In interviews, district captains gave a variety of reasons for why that might be. Staffing shortages lead to a preference for patrol cars to better respond to 911 calls, and some captains leave foot patrols to newer officers with less experience.
The report suggested that Operation Pinpoint go through a strategic evaluation to find out the range of needed officers in a given area, as it aligns with community feedback and needs.
Data collection and modernization might help
One mainstay Controller Rhynhart’s report cites across multiple sections is the Philly Police Department’s less-than-ideal data collection practices and management. This manifests in many ways, per the report, such as:
- PPD records on injured officers do not separate officers on IOD status versus officers out under Heart and Lung dictates.
- Injury records rife with human error. For instance, there were cases provided to the Controller’s Office where the date an officer was listed as back on duty was earlier than the date they were placed on injury.
- Having no comprehensive data-driven strategy for Operation Pinpoint, the department’s crime fighting plan.

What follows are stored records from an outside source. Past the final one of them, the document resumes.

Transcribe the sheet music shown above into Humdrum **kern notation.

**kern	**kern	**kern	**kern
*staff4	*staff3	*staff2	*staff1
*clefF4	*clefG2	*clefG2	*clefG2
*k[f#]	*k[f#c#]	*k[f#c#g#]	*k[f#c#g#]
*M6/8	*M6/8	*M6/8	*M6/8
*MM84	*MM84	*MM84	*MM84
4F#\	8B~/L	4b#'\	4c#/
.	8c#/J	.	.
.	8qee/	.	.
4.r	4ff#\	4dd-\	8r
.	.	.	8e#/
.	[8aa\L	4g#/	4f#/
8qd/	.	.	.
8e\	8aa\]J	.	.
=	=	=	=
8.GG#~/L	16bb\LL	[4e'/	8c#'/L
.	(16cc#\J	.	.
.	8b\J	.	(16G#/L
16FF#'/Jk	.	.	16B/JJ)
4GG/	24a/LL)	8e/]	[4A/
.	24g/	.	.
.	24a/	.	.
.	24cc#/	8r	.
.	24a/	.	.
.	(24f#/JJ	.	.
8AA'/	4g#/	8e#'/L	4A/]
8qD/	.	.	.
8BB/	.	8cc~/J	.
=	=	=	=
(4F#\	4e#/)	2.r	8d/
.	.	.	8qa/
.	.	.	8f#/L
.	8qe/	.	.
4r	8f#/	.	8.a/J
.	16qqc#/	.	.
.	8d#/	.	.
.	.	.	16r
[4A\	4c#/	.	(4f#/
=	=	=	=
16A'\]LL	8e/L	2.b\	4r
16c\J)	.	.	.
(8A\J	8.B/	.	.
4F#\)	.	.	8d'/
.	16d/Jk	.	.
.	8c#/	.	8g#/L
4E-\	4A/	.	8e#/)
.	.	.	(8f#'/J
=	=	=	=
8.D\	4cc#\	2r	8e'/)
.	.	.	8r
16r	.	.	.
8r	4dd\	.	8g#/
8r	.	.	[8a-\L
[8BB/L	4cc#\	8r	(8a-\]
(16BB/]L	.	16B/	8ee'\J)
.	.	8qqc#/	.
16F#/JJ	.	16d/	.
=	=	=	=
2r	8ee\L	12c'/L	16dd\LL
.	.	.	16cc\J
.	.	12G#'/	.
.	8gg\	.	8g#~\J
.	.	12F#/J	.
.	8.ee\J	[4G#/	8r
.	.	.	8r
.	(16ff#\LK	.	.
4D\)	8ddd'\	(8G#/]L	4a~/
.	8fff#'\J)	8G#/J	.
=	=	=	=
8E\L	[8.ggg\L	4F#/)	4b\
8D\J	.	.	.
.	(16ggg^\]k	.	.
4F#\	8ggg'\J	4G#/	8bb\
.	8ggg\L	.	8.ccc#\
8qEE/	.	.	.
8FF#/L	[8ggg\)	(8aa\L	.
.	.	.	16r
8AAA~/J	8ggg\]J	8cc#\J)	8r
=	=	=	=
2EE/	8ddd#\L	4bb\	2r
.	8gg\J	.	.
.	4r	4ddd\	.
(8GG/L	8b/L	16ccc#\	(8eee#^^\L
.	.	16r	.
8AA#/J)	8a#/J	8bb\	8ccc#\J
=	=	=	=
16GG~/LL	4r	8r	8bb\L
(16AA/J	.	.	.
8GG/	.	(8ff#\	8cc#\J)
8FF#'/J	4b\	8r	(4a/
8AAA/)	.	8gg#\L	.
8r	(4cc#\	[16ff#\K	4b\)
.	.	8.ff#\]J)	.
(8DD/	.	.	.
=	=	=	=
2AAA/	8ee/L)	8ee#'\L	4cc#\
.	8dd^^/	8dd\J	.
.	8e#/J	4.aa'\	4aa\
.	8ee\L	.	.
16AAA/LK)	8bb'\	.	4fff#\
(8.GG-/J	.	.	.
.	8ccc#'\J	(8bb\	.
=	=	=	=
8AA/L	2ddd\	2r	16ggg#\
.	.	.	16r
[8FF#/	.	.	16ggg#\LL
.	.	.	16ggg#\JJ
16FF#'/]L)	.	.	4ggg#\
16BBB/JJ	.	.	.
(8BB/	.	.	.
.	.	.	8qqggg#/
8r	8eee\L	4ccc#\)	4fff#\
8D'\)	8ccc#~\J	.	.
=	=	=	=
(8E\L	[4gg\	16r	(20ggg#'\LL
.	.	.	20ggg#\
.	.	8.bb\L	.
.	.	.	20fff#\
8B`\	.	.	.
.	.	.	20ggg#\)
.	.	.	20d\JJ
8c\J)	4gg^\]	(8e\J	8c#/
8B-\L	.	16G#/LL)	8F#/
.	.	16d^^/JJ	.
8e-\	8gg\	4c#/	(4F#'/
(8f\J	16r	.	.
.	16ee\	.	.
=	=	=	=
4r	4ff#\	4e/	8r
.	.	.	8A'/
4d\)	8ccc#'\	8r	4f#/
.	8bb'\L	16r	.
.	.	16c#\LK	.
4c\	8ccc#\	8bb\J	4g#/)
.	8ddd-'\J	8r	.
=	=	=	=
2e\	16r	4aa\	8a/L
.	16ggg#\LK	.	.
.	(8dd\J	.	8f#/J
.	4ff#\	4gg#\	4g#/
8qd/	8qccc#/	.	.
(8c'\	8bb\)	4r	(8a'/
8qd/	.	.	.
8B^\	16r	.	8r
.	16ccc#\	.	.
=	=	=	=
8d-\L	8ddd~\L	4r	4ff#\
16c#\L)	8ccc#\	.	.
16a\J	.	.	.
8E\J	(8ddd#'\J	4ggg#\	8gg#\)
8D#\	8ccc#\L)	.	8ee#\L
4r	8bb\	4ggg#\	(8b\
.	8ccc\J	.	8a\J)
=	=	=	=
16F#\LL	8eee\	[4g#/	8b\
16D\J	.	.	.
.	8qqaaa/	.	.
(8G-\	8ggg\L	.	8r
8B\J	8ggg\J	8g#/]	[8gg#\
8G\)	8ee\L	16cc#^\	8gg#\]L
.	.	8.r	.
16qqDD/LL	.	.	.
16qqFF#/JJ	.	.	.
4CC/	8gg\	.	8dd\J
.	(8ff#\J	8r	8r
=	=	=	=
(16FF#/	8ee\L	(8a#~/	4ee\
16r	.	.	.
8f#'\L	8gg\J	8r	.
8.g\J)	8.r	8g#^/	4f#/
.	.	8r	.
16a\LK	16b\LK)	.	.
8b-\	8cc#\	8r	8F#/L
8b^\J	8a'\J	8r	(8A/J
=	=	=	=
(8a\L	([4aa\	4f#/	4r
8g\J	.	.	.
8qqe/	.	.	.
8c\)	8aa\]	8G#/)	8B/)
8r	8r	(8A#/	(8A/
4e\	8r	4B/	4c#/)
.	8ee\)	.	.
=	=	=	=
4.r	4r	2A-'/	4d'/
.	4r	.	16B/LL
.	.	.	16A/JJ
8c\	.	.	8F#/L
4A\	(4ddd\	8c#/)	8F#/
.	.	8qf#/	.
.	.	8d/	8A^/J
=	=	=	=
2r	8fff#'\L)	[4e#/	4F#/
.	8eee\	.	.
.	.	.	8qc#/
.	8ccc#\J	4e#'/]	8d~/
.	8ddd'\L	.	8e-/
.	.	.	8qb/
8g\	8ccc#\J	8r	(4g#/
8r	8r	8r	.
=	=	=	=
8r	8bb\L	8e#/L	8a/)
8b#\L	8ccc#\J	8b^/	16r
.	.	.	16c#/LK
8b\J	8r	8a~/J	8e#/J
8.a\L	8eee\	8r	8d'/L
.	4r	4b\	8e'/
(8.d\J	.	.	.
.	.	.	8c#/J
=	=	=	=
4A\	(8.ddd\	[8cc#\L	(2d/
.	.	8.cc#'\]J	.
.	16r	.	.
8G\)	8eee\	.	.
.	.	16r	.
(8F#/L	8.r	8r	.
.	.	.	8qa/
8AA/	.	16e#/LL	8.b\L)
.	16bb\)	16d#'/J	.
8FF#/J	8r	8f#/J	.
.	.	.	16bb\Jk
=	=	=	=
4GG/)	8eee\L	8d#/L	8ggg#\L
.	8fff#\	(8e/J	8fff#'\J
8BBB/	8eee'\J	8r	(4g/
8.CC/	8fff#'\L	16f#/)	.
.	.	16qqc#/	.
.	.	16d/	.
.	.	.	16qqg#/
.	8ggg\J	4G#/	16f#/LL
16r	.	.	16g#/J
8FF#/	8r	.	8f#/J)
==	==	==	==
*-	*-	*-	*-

- Overtime being tracked inconsistently and, in some cases, inaccurately.
- Failure to use “911 call data strategically to identify patterns or insights” to inform PPD’s overall strategy.
- Internal personnel data management is maintained across five different sources, including the city’s OnePhilly payment system, PPD’s internal database, a Microsoft Excel file, and even physical index cards.
The data is also handled across a range of institutions, per the Controller’s Office. Information related to Heart and Lung utilization is handled by a third party data management firm reporting to the Office of Risk Management, and 911 call data is handled by Vesta Analytics, a different third party company.
Further, aspects of PPD’s work use outdated technology.
For instance, a “significant amount” of PPD information is printed out and driven between offices — in many cases, delivered by uniformed officers — instead of using electronic communications, according to the report. Based on interviews, there are no cybersecurity reasons for this practice.
As it relates to the PPD’s spending, the Controller’s Office makes a few key recommendations. The report suggests:
- That the PPD construct its budget based on the feedback of the communities it serves — on a district-to-district, neighborhood-to-neighborhood level — and arrange its deployment strategies along these lines.
- That the department conduct ongoing assessment of 911 response times to reduce existing disparities.
- That the department undertake serious civilianization measures to get more uniformed officers back to formal police work.
- That PPD works with Risk Management to create a process that can investigate instances of abuse of Heart and Lung usage, and take action against officers.
- That Operation Pinpoint undergo an independent evaluation leading to a comprehensive data and operational strategy.